Exercise objective: Which lines of the entries below run from the one holding "thumb mcp: (374, 614)" to the one holding "pinky tip: (811, 834)", inclusive? Set down exactly those lines and no others.

○ ○ ○ ○

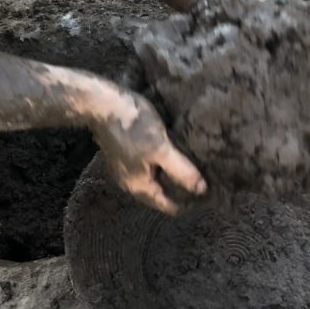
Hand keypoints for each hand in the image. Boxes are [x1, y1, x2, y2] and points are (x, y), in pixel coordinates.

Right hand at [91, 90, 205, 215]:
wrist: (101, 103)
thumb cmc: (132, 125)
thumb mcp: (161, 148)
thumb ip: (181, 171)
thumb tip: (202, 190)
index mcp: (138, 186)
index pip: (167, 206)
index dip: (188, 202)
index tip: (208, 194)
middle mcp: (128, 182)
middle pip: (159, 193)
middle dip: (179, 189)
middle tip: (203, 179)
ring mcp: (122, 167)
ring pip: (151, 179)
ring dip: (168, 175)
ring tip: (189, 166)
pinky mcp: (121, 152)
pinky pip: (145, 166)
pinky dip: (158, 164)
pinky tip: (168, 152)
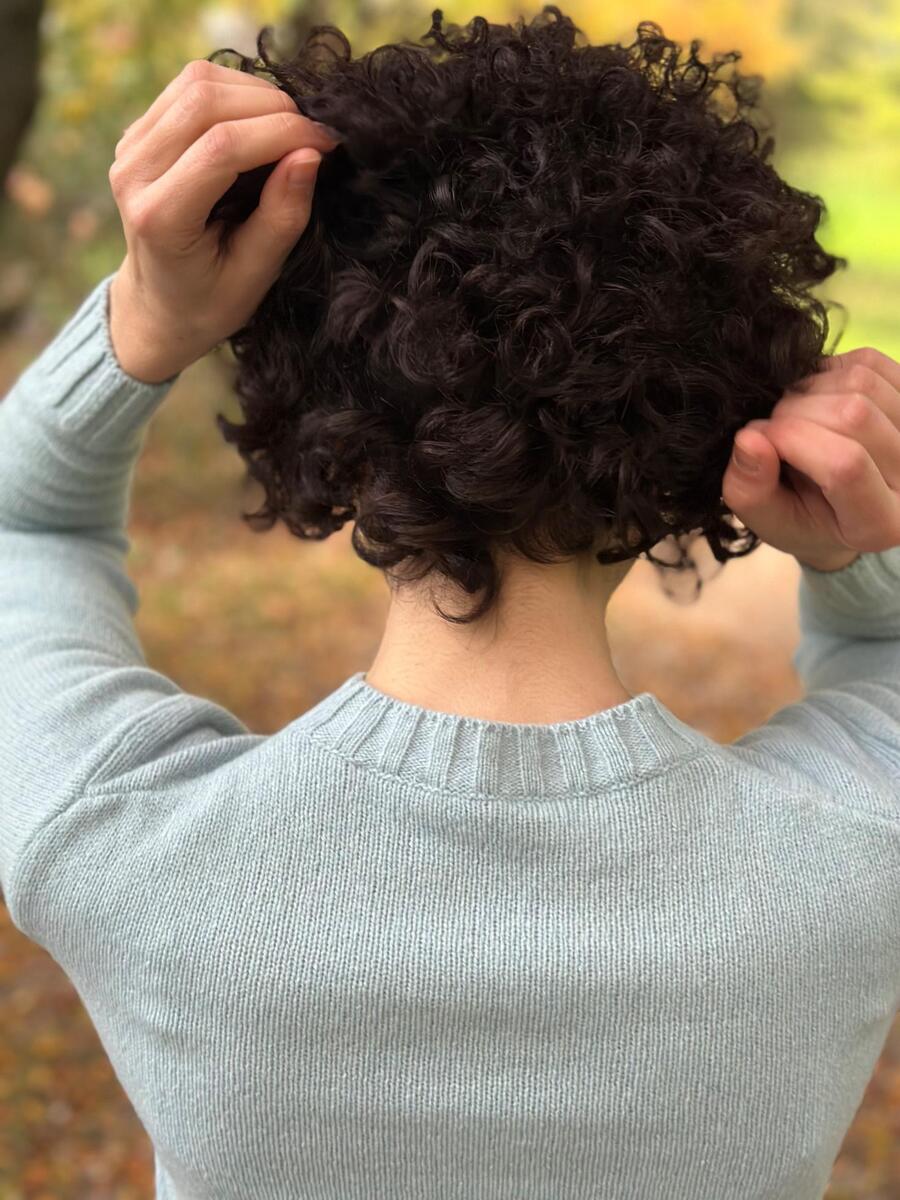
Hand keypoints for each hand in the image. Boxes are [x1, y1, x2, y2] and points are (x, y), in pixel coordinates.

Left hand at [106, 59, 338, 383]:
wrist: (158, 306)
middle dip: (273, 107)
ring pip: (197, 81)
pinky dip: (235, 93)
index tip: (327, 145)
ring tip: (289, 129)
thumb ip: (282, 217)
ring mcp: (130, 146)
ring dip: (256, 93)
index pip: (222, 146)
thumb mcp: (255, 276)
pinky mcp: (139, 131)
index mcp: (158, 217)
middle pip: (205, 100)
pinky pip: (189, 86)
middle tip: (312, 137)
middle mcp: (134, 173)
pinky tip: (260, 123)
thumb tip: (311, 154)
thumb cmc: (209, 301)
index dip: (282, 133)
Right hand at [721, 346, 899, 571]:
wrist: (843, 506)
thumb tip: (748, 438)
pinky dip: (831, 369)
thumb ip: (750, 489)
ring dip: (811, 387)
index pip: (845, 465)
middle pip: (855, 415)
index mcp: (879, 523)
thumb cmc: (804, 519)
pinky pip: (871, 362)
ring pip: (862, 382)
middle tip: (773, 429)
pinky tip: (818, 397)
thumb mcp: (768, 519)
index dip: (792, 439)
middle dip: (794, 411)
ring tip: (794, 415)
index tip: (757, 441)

○ ○ ○ ○

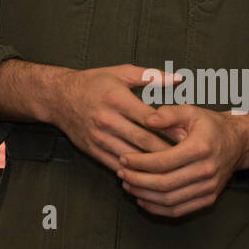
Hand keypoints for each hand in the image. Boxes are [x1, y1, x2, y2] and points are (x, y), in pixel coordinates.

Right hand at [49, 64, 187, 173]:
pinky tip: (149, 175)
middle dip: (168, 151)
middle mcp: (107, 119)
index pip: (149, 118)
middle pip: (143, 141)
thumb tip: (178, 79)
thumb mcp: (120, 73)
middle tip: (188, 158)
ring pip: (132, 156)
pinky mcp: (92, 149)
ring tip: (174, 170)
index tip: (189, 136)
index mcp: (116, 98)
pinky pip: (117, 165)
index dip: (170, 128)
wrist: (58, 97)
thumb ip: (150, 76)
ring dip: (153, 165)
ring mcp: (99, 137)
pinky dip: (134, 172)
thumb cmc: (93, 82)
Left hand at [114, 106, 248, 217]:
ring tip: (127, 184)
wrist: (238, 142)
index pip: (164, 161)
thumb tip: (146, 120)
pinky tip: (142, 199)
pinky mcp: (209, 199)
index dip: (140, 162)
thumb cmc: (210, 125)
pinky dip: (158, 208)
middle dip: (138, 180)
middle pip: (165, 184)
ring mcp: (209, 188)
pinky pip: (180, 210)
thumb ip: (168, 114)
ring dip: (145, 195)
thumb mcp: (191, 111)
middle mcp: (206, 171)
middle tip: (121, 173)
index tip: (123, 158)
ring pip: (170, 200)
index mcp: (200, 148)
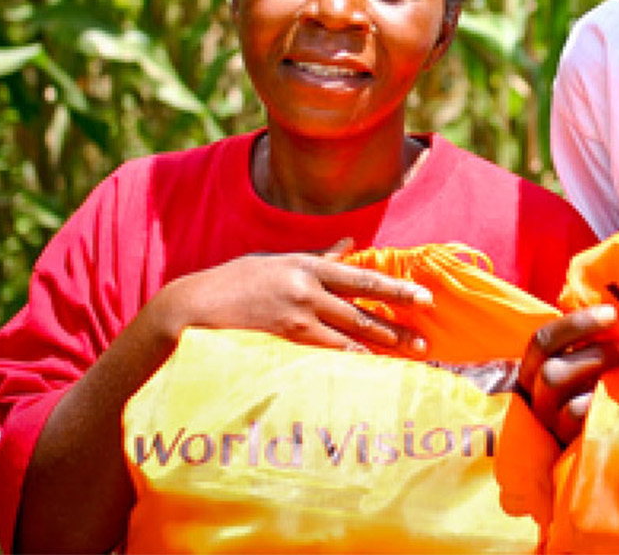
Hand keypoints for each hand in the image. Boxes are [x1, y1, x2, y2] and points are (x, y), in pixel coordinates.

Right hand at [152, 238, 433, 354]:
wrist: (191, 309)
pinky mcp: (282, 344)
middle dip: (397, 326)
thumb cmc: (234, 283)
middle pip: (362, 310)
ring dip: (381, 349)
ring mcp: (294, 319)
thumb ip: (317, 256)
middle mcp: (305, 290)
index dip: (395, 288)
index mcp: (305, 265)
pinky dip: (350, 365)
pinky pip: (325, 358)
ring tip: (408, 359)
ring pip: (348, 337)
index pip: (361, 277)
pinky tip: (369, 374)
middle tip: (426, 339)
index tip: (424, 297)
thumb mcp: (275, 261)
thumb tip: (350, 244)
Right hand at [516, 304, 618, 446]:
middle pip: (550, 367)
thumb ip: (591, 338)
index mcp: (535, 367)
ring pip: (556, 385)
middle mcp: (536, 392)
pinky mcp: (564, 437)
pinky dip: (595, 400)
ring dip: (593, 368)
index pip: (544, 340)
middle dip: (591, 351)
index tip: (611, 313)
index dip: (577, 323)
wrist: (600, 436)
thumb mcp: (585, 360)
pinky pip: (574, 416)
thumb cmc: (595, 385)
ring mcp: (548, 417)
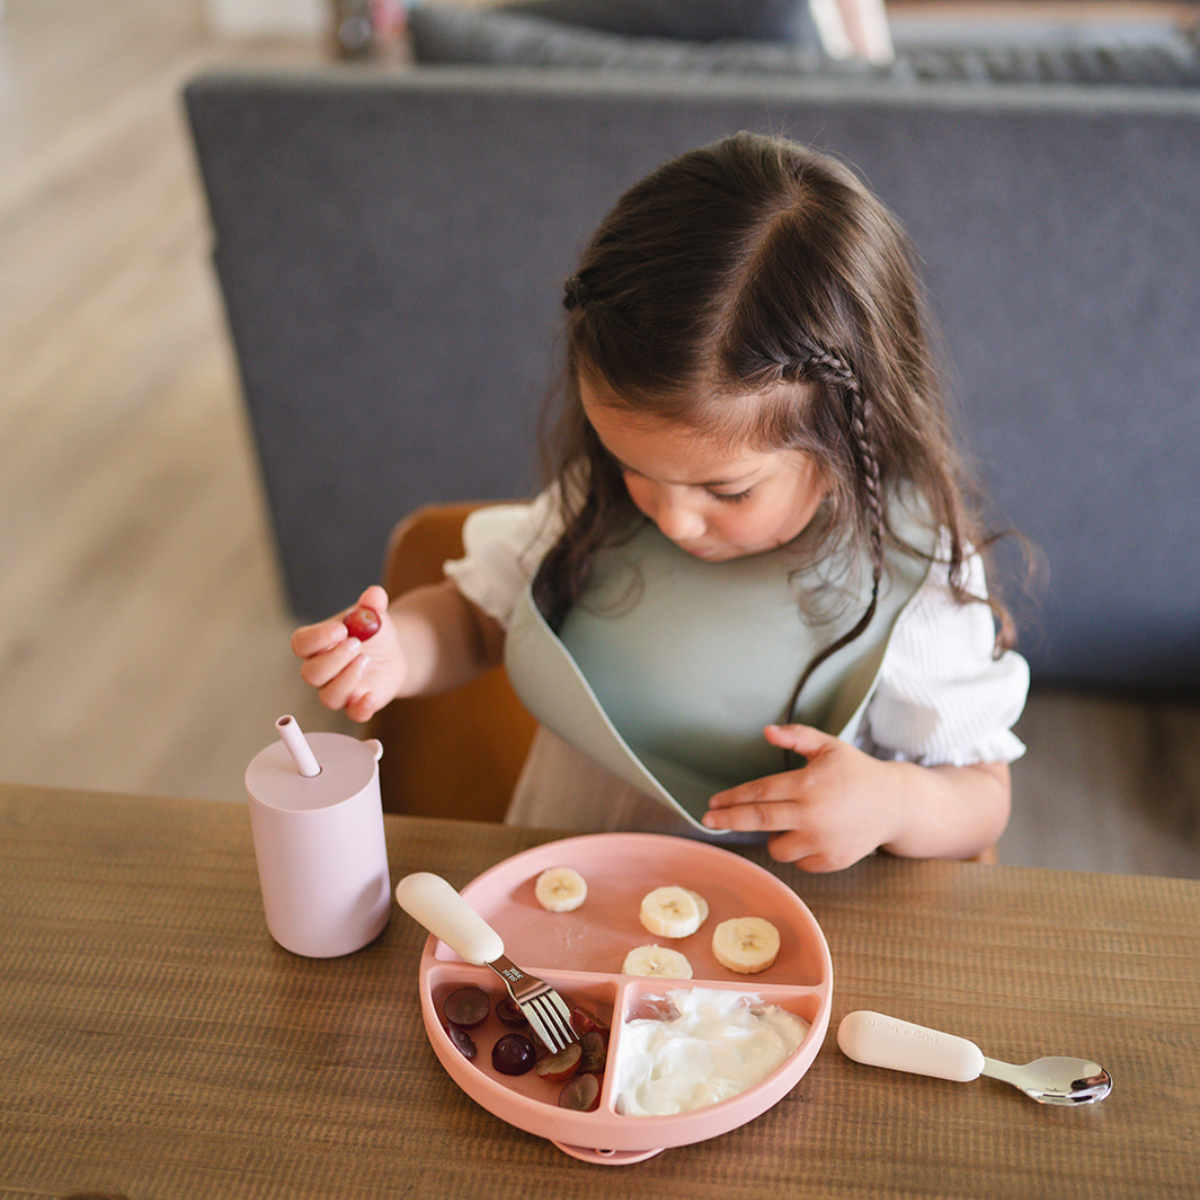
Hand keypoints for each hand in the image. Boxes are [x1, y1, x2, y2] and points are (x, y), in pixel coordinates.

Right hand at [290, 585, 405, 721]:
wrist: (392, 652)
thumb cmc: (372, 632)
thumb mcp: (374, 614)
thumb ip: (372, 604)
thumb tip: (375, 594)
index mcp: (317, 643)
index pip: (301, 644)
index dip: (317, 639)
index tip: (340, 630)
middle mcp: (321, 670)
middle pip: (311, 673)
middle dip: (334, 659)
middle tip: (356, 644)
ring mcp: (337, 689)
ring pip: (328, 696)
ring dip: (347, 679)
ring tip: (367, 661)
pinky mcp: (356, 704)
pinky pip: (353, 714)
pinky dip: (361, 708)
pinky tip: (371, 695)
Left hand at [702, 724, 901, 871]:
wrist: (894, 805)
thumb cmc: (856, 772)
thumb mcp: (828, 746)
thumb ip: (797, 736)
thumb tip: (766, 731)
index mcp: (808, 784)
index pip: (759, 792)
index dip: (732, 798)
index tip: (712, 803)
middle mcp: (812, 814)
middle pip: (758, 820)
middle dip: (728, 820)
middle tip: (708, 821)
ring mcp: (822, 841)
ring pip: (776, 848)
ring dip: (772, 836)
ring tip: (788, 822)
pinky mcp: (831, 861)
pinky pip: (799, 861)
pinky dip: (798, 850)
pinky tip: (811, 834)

○ ○ ○ ○

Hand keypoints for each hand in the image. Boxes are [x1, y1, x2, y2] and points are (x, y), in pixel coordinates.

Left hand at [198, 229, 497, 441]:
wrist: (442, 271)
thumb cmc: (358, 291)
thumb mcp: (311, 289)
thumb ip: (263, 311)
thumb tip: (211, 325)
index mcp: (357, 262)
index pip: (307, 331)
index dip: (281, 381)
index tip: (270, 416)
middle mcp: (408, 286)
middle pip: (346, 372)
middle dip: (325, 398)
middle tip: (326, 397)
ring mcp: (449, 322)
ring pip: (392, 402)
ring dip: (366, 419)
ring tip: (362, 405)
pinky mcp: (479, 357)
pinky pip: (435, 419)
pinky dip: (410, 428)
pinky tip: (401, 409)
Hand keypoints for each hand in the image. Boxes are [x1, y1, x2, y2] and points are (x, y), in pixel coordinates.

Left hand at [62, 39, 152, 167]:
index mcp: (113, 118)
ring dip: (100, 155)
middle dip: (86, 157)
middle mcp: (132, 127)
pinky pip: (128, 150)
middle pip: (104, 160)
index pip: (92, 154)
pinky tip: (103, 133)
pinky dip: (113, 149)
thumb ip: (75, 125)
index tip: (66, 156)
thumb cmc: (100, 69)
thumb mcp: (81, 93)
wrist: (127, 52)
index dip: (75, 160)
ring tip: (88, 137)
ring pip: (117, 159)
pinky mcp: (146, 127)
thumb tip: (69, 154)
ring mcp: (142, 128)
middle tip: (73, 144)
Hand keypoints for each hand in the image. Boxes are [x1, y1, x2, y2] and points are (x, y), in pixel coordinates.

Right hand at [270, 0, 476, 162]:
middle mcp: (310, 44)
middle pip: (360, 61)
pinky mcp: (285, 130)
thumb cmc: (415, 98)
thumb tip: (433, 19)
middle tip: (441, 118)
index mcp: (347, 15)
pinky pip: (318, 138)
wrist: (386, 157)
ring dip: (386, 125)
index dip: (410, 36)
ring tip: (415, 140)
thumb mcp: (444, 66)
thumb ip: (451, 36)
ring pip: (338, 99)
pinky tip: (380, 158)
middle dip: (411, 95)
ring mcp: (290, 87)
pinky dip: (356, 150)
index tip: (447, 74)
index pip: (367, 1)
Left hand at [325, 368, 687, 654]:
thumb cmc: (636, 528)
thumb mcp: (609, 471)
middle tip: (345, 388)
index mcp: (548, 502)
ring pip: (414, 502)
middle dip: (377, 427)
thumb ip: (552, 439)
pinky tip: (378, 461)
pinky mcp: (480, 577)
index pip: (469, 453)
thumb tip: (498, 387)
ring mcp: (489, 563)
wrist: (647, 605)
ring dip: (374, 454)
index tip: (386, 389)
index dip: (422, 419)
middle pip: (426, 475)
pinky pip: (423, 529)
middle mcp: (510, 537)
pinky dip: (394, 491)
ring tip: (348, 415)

○ ○ ○ ○

Reply:
thumb mcp: (374, 614)
thumb ip: (372, 604)
thumb tip: (375, 594)
index mcp: (317, 643)
index pip: (301, 644)
index dip: (317, 639)
index tip: (340, 630)
middle mcp: (321, 670)
middle pip: (311, 673)
middle dip: (334, 659)
middle tip: (356, 644)
ring mcp: (337, 689)
ring pip: (328, 696)
ring dip: (347, 679)
ring tip: (367, 661)
pinky mcp: (356, 704)
pinky pip: (353, 714)
pinky dip: (361, 708)
pinky tip: (371, 695)
Left hand at [702, 724, 901, 871]:
wrist: (894, 805)
thumb cmc: (856, 772)
thumb mcp: (828, 746)
thumb ip: (797, 736)
thumb tip: (766, 731)
index mcp: (808, 784)
index pip: (759, 792)
index dip: (732, 798)
index tip: (712, 803)
middle mcp: (812, 814)
middle pip: (758, 820)
middle dip: (728, 820)
middle tip: (708, 821)
ring mcp: (822, 841)
ring pip: (776, 848)
ring dip: (772, 836)
ring tip: (788, 822)
pinky mcp: (831, 861)
pinky pip: (799, 861)
pinky dip: (798, 850)
pinky tip: (811, 834)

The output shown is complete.